You could try re-installing Word,if you have the original CD.


----------



## snailshell (May 20, 2006)

My mom had this problem, and I can't remember how we fixed this, but I *think it had to do with the firewall (she was running CA Etrust Internet Security 2006)


----------



## RootbeaR (Dec 9, 2006)

Try updating again, it may not have installed properly, or if it was a MS problem, they probably have it rectified.


----------



## bebgotback (Oct 26, 2007)

I'm having the exact same problem. It used to work fine, but starting tonight, it freezes up and i have to close it via task mgr. I've now lost the same document twice...nothing big but still a thorn in the rear


----------



## Anne Troy (Feb 14, 1999)

Word troubleshooting: http://www.officearticles.com/word/steps_to_troubleshooting_microsoft_word.htm

And it is a big deal. I copy/paste from the web a lot.


----------



## The Villan (Feb 20, 2006)

So there isn't a solution to the inability to copy and paste Anne?

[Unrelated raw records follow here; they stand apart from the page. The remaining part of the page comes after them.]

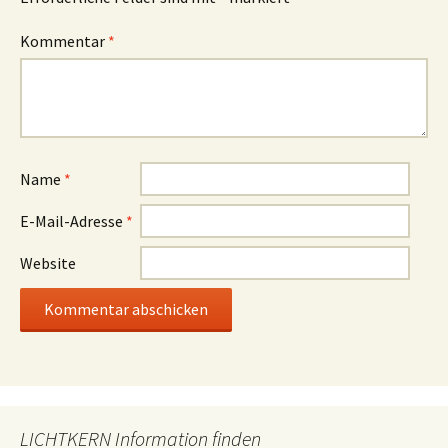
Kommentar
*
Name
*
E-Mail-Adresse
*
Website
LICHTKERN Information finden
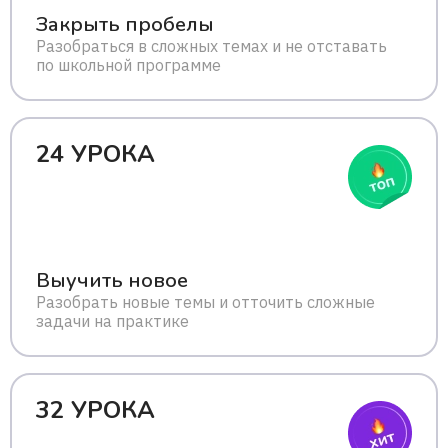
Закрыть пробелы
Разобраться в сложных темах и не отставать
по школьной программе
24 УРОКА
Выучить новое
Разобрать новые темы и отточить сложные
задачи на практике
32 УРОКА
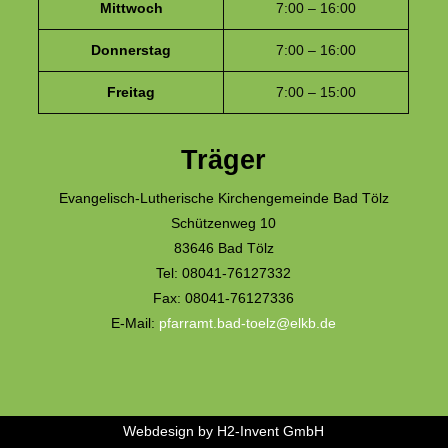
Mittwoch
7:00 – 16:00
Donnerstag
7:00 – 16:00
Freitag
7:00 – 15:00
Träger
Evangelisch-Lutherische Kirchengemeinde Bad Tölz
Schützenweg 10
83646 Bad Tölz
Tel: 08041-76127332
Fax: 08041-76127336
E-Mail:
pfarramt.bad-toelz@elkb.de
Webdesign by
H2-Invent GmbH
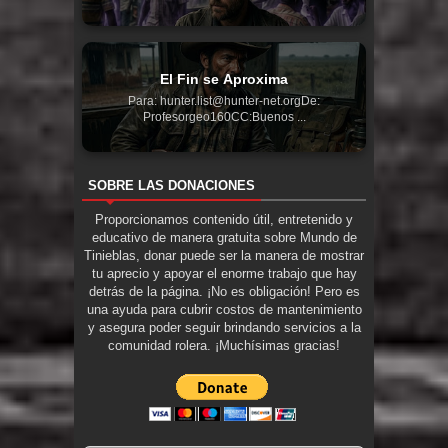
El Fin se Aproxima
Para: hunter.list@hunter-net.orgDe:
Profesorgeo160CC:Buenos ...
SOBRE LAS DONACIONES
Proporcionamos contenido útil, entretenido y
educativo de manera gratuita sobre Mundo de
Tinieblas, donar puede ser la manera de mostrar
tu aprecio y apoyar el enorme trabajo que hay
detrás de la página. ¡No es obligación! Pero es
una ayuda para cubrir costos de mantenimiento
y asegura poder seguir brindando servicios a la
comunidad rolera. ¡Muchísimas gracias!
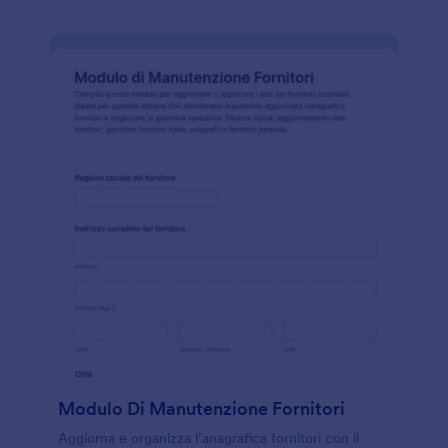
Modulo Di Manutenzione Fornitori
Aggiorna e organizza l’anagrafica fornitori con il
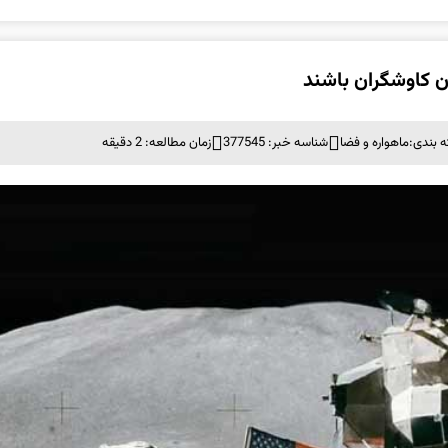
ن کاوشگران باشند
 بندی:
ماهواره و فضا
شناسه خبر: 377545
زمان مطالعه: 2 دقیقه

I take it that if you update the normal.dot, it should solve the problem.
Can I also assume that you telling people not to re-install until they have gone through the various steps in your link.

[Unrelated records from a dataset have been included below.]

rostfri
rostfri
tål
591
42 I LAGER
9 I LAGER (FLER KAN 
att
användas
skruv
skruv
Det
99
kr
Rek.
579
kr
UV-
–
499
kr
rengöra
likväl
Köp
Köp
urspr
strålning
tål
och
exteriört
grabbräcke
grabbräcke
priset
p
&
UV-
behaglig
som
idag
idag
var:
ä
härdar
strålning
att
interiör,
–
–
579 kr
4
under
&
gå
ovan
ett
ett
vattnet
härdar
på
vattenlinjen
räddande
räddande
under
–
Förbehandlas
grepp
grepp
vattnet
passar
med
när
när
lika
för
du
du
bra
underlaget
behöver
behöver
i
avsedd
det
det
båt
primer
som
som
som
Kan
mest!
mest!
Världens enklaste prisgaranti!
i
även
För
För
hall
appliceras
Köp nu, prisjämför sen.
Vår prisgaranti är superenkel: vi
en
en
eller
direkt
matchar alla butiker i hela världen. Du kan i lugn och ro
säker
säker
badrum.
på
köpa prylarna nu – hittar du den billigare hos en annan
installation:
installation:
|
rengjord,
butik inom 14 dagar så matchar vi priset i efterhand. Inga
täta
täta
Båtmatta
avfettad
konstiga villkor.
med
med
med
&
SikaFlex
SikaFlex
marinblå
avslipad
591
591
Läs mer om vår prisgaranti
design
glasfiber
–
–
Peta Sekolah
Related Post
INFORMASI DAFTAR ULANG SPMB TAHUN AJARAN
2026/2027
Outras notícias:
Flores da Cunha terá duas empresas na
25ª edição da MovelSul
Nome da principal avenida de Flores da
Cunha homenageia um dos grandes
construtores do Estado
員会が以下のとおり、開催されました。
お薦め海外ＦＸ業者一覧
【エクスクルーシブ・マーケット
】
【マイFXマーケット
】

I am with you. What would you do if you couldn't copy and paste from the web.  However there is the question of Plagiarism or getting permission to use other peoples photo's etc.


----------



## insomniac995 (Oct 26, 2007)

open ie
tools
internet options
security tab
verify internet is selected
custom level
under the scripting section,
"allow programmatic clipboard access"
choose prompt

***selecting enable for this option in this zone is not recommended at all***


----------



## cherry pie (Jun 4, 2007)

just wondering.... for all of you who are having this problem, is it only preventing the copy/paste from the web or is it freezing when you copy from anywhere (word, excel, email... etc)


----------